Page excerpt Block Start
As a consequence of this agreement, Kefalas hopes to provide Yellowknifers with a physical downtown location at which to pick up Giant Mine information in future.

“The proposal is to include an office set up on Franklin Avenue,” he told Moose FM. “That office will allow people to go and ask questions, and be open at times that are more conducive to allow people who are busy in the day to stop in on weekends and evenings to gather information about what’s going on.”

In full: Alternatives North news release on signing of Giant Mine agreement (pdf)

In a news release on Wednesday, Bernard Valcourt – the federal minister responsible for Giant Mine – said he was ‘proud’ to sign the environmental agreement creating the new oversight body.

Michael Miltenberger, the territorial environment minister, said the agreement would “ensure residents have an active voice on the ongoing remediation”.
Page excerpt Block End
Dataset entries Block Start
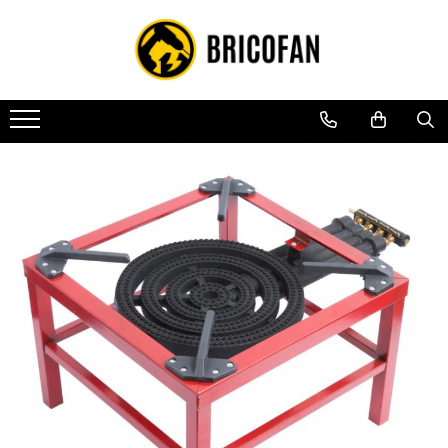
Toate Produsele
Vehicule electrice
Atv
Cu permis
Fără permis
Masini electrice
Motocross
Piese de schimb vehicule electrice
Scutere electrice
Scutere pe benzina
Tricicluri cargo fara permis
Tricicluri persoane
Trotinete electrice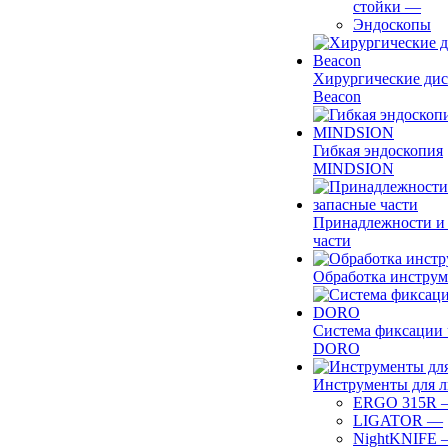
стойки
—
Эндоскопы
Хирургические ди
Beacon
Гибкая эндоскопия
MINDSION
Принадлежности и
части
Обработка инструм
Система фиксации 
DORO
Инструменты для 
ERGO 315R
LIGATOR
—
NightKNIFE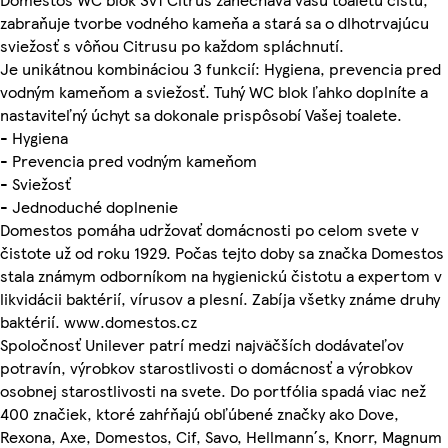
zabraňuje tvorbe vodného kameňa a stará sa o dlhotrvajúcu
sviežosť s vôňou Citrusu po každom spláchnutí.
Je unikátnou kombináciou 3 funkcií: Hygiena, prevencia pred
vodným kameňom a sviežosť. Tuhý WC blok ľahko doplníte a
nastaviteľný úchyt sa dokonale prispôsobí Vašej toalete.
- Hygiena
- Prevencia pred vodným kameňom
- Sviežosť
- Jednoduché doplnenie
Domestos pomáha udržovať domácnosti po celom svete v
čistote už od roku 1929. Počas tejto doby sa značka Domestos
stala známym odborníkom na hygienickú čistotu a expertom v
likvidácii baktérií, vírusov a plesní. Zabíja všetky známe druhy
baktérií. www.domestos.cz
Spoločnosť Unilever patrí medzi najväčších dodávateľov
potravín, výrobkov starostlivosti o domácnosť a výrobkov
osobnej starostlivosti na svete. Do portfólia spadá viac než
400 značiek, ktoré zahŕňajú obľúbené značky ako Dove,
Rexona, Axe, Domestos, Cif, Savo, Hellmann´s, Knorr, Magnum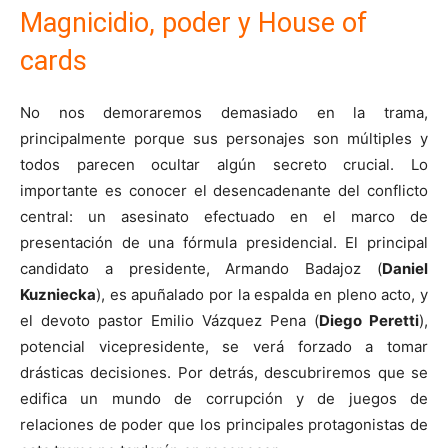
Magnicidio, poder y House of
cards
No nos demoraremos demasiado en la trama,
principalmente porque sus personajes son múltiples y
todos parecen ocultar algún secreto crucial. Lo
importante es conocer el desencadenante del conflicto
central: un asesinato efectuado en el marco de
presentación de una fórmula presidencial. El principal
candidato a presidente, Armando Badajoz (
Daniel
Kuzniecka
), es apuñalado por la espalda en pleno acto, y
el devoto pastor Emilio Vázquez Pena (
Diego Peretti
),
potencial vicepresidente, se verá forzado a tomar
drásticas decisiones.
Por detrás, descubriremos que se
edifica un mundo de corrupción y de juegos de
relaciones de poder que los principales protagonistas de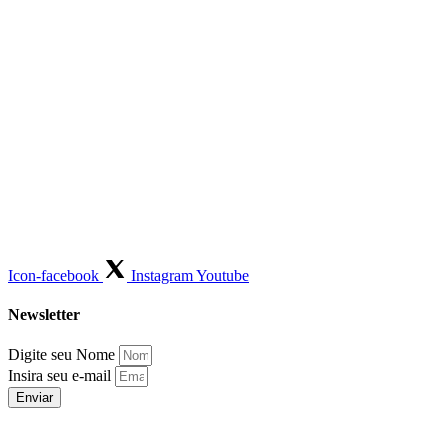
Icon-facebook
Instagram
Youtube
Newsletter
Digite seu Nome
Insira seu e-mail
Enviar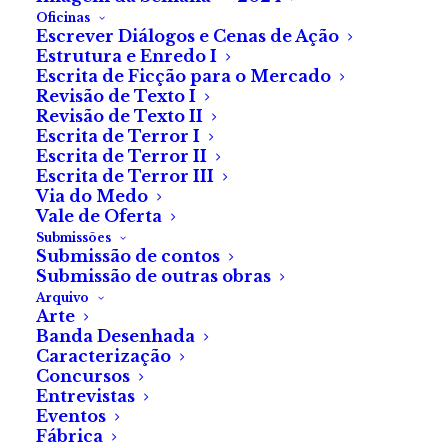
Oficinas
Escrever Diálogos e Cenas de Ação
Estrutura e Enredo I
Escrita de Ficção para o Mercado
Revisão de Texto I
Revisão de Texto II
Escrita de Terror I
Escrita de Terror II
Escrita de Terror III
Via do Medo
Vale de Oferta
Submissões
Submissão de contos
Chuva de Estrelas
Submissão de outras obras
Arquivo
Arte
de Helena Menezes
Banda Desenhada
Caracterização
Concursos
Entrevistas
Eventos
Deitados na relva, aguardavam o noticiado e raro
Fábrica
Dataset entries Block End
Dataset entries Block Start
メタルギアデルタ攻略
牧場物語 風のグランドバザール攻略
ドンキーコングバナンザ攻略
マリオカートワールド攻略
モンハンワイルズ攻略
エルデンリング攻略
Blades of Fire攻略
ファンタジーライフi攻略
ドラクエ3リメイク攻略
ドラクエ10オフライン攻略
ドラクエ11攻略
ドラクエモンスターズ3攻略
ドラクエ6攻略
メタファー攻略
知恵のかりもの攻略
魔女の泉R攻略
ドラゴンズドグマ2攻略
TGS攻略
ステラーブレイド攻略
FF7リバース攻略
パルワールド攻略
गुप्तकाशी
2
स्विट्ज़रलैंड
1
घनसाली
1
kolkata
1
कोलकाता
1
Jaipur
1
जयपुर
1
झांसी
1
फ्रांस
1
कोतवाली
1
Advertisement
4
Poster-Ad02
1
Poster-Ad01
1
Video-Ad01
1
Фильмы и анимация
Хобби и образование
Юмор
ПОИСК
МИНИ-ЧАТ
Dataset entries Block End
* _Assigned task 1_: According to the Giant Mine article, what street is the proposed information office to be set up on?
* _Assigned task 2_: Write the next few sentences of the Giant Mine article, picking up after its last line.
The records have nothing to do with this.

* _Exercise output 1_: Franklin Avenue.

* _Exercise output 2_:
The agreement demands that an oversight body be in operation and “managing its own affairs” by the end of 2015, with a detailed “state of knowledge report” – on the technologies available to remediate Giant Mine – to be completed by the end of 2018.

The oversight body will run its own research team, responsible for looking into alternative ways to deal with the mine’s arsenic trioxide contamination.

At the moment, the plan is to store the arsenic trioxide indefinitely by sealing it inside frozen underground blocks.

With today’s technology, the federal government says “the safest way to manage the arsenic trioxide waste is to freeze it where it is, contain it, and keep it where it cannot contaminate the underground water because the ground will be frozen solid”.